OPDRACHT A: Noem alle hoedanigheden waarin de tekst over Paul Snoek hem beschrijft.
OPDRACHT B: Schrijf de tekst over Paul Snoek verder, te beginnen na de zin die eindigt op "trap voor trap".

BRON:
★ ★ ★ ★ ★ ★ ★
LITERAIR E-MAGAZINE VOOR NEDERLANDSTALIGE POËZIE

Paul Snoek – Het omarmen van het bestaan

27 apr, 2025
door Pieter Sierdsma

 

 

 

Een zwemmer is een ruiter

Zwemmen is losbandig slapen in spartelend water,
is liefhebben met elke nog bruikbare porie,
is eindeloos vrij zijn en inwendig zegevieren.

En zwemmen is de eenzaamheid betasten met vingers,
is met armen en benen aloude geheimen vertellen
aan het altijd alles begrijpende water.

Ik moet bekennen dat ik gek ben van het water.
Want in het water adem ik water, in het water
word ik een schepper die zijn adem omhelst,
en in het water kan men nooit geheel alleen zijn
en toch eenzaam blijven.

Zwemmen is een beetje heilig zijn.

 

Het gedicht Een zwemmer is een ruiter in het zwembad De Zijl te Leiden

 

Het gedicht is geschreven door de bekende Vlaamse dichter, ondernemer, prozaschrijver en kunstschilder Paul Snoek (1933 –1981). Het verscheen in de bundel Hercules uit 1960. Het gedicht heeft een mooie plaats gekregen op een muur van het zwembad De Zijl in Leiden, heel geniek afgaande met de regels trap voor trap.
★ ★ ★ ★ ★ ★ ★
GETOONDE GEGEVENS:

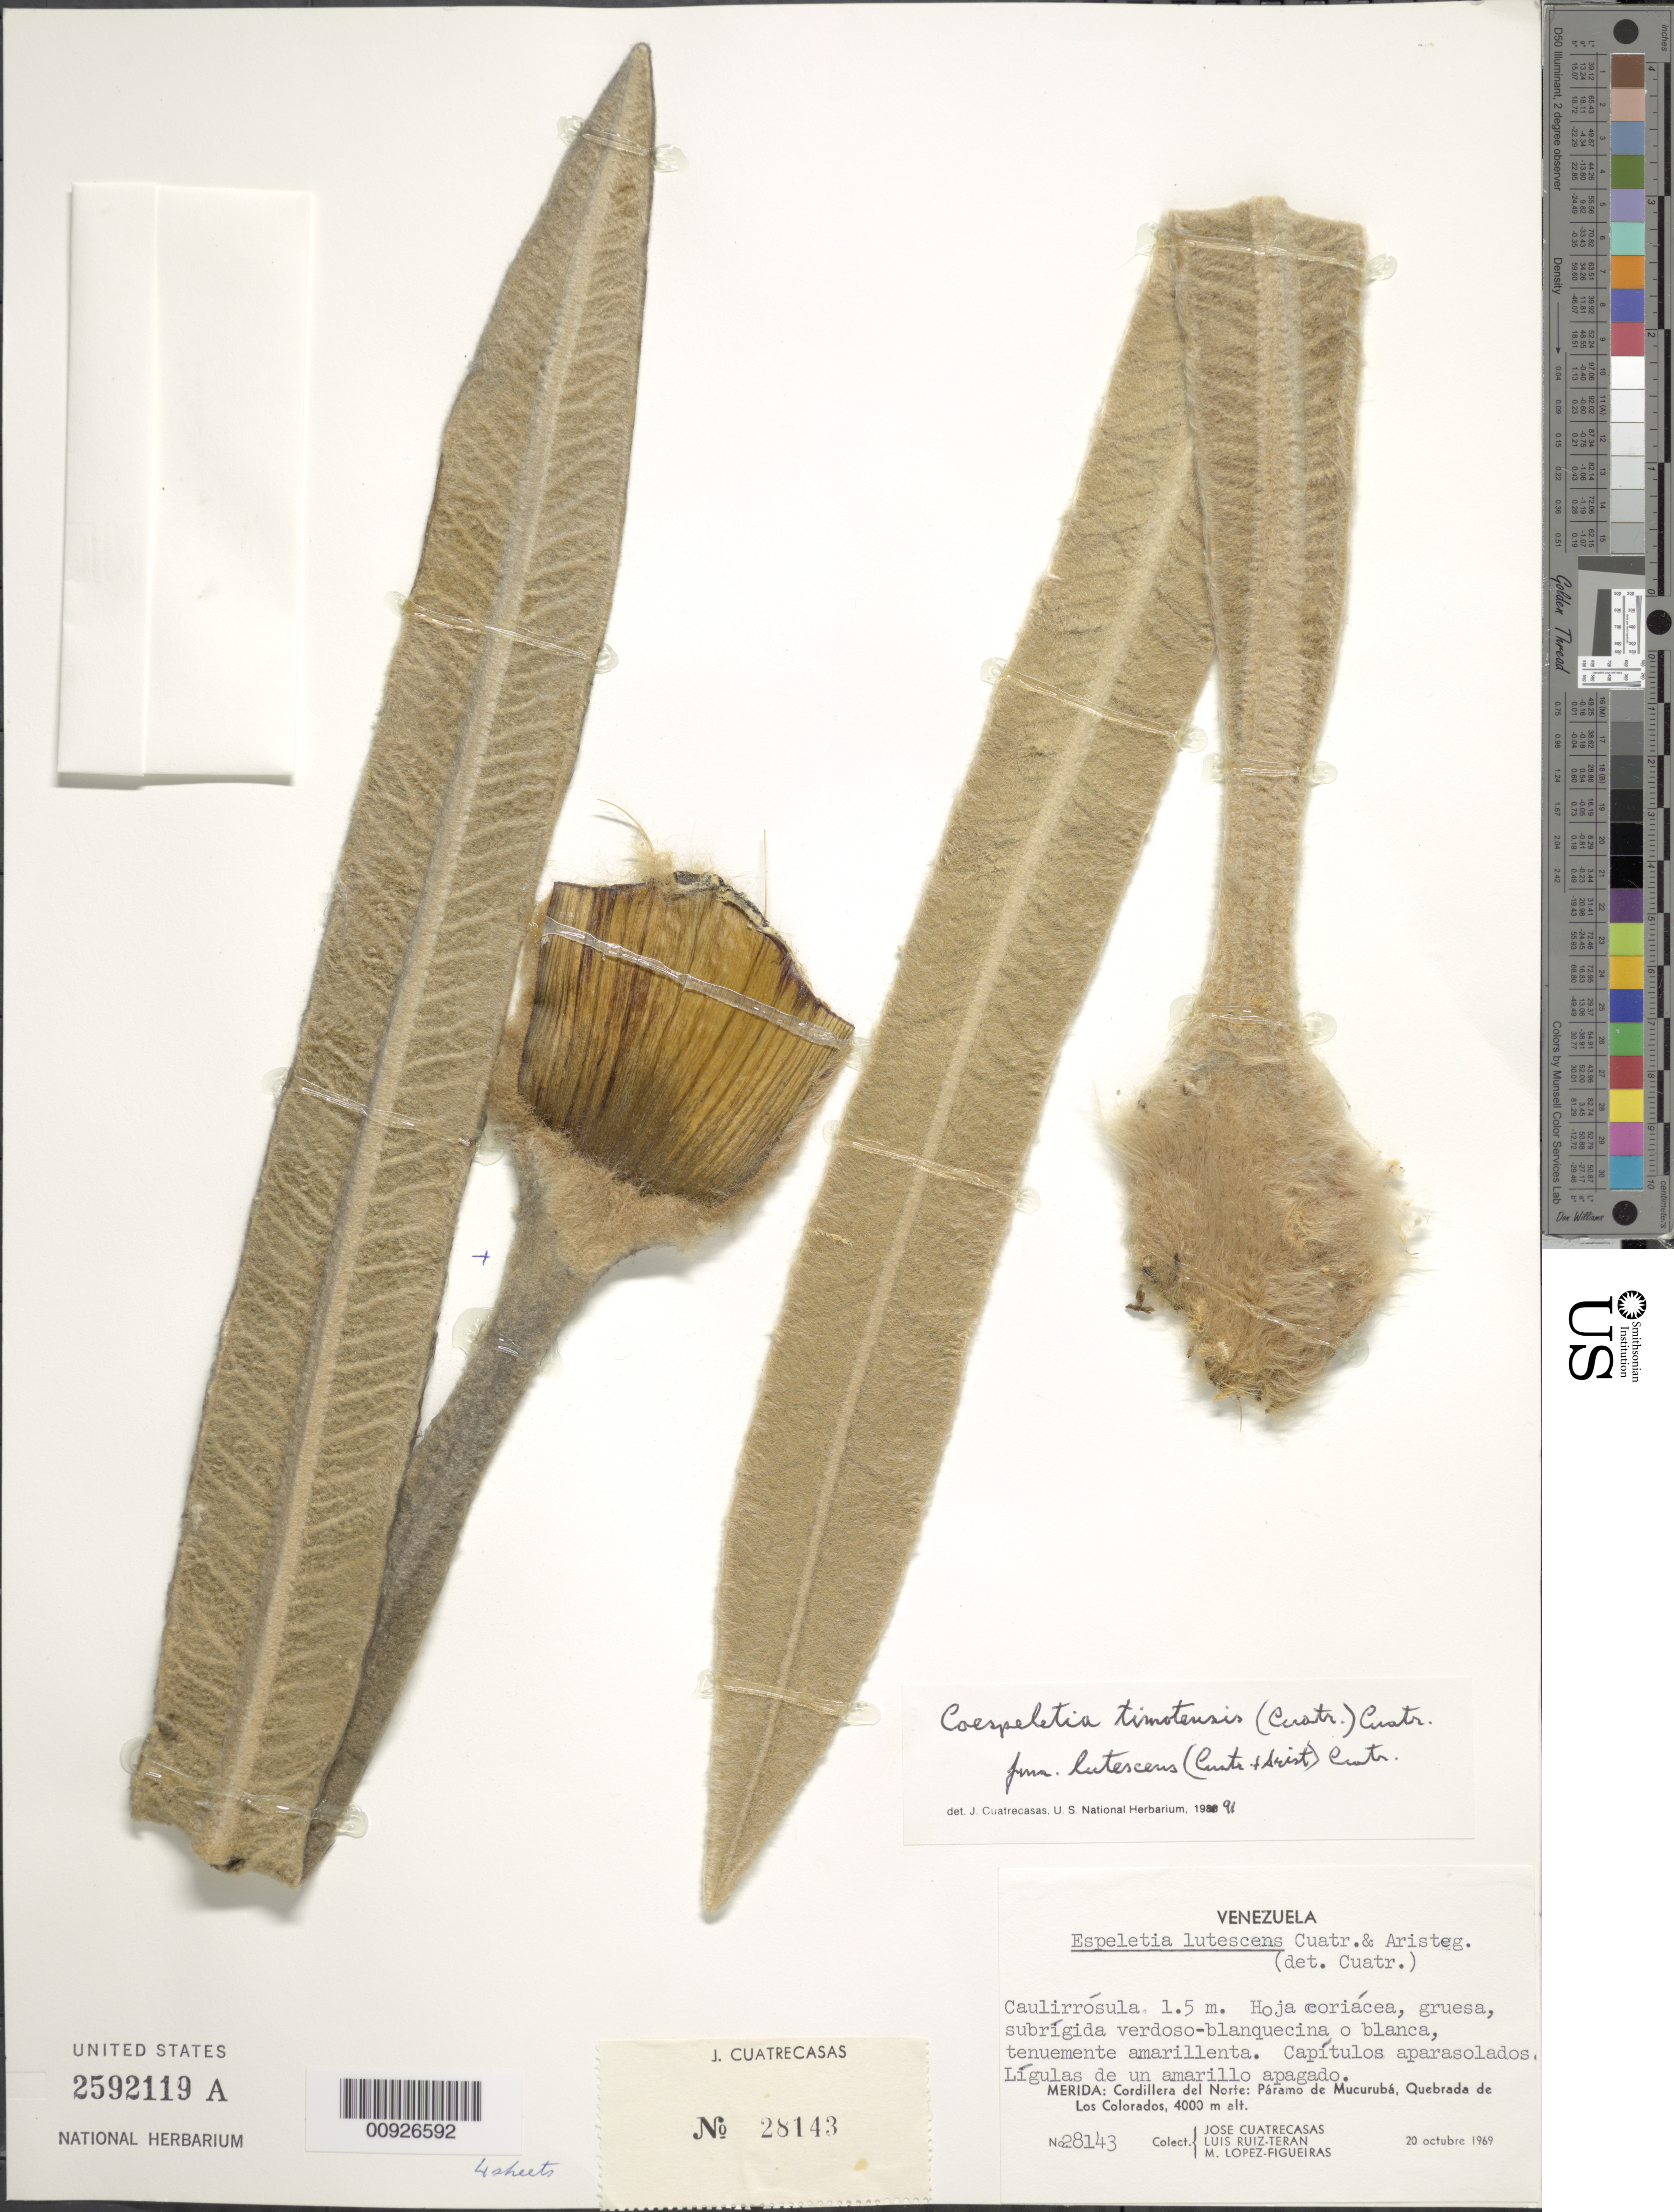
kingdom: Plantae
★ ★ ★ ★ ★ ★ ★
GESCHREVEN ANTWOORD A: De tekst beschrijft Paul Snoek als dichter, ondernemer, prozaschrijver en kunstschilder.

GESCHREVEN ANTWOORD B:
Paul Snoek, schrijversnaam voor Edmond Schietekat, (hij ontleende zijn schrijversnaam aan die van zijn moeder, Paula Snoeck) komt op met andere jonge schrijvers als Gust Gils, Hugues Pernath, Willy Roggeman en Hugo Claus, midden jaren vijftig. Ze voelden verwantschap met de Nederlandse Vijftigers, voor een vernieuwing van de taal, waarvan ze voelden dat de materie opgebruikt was, niet meer aansloot op het leven. Maar zij waren meer divers, minder rechtlijnig dan hun Nederlandse companen. Snoek werd in zijn jonge jaren beïnvloed door de zachte van tijd los geweekte fantasievolle poëzie van Hans Lodeizen en Paul Rodenko. Later vooral door de meer abstracte geladenheid van de Duitse expressionistische schrijvers, waarin het verzet tegen wat geweest is, de oorlog, sterk doorklonk.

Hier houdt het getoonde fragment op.